● СПИСОК ЗАДАНИЙ:
1/ Где, согласно фрагменту о советском человеке, было назначено свидание с Биби Андерсон?
2/ Поменяйте во всех записях ниже «value» на «number», ничего больше не трогая. Картинки в ответ не включайте.

● ФРАГМЕНТ ТЕКСТА:
□ □ □ □ □

Советскому человеку, вернее, бывшему советскому, внутри себя уже понимающему, что он не советский, но думающему, что об этом еще никто не знает, свойственно постоянно оглядываться. Помню, в начале 70-х у меня было свидание с Биби Андерсон в Ленинграде. Мы договорились встретиться у почтамта. Сам факт общения с иностранцем, тем более из «капиталистического окружения», в те годы уже был страшным криминалом. Я так боялся слежки, что прошел мимо нее почти как в плохих фильмах, прошептал на ходу: «Иди прямо по этой улице, не поворачивай». Перешел на другую сторону, мы прошли, наверное, километра три по разным сторонам, пока, наконец, не стало меньше народа и я поверил, что за нами не следят. Только после этого я решился подойти к ней, поцеловать руку, заговорить.

□ □ □ □ □

● ИСХОДНЫЕ ЗАПИСИ:
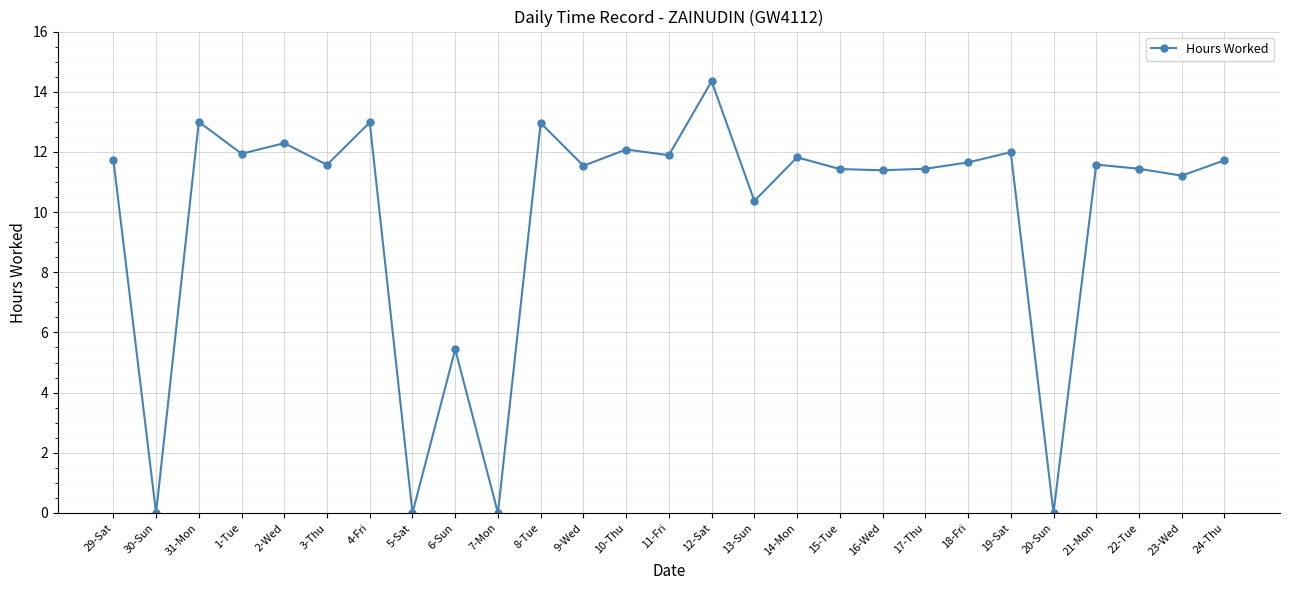

The value at 17-Thu is 11.4. True or false?

True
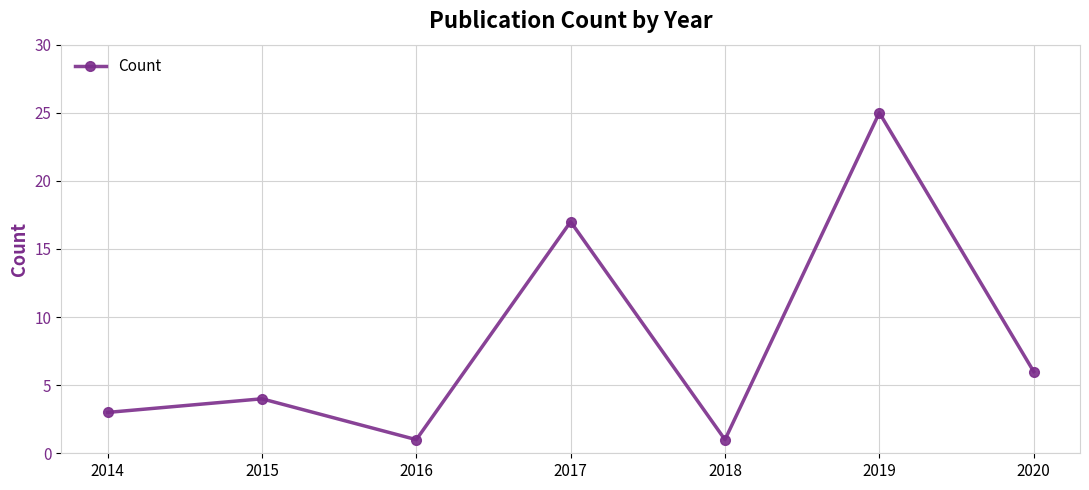

Reading left to right, extract all data points from this chart.

3	4	1	17	1	25	6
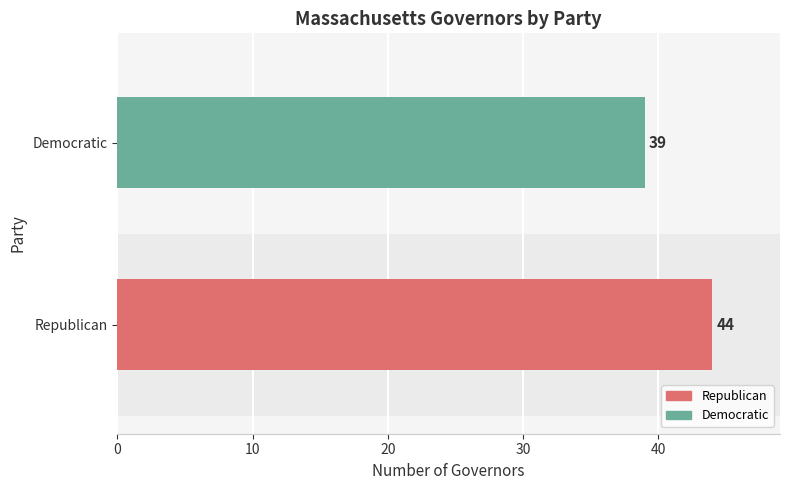

What value does the data have at Democratic?

39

□ □ □ □ □

● ОТВЕТЫ ПО ЗАДАНИЯМ:
1/ У почтамта в Ленинграде.

2/
The number at 17-Thu is 11.4. True or false?

True

Reading left to right, extract all data points from this chart.

3	4	1	17	1	25	6

What number does the data have at Democratic?

39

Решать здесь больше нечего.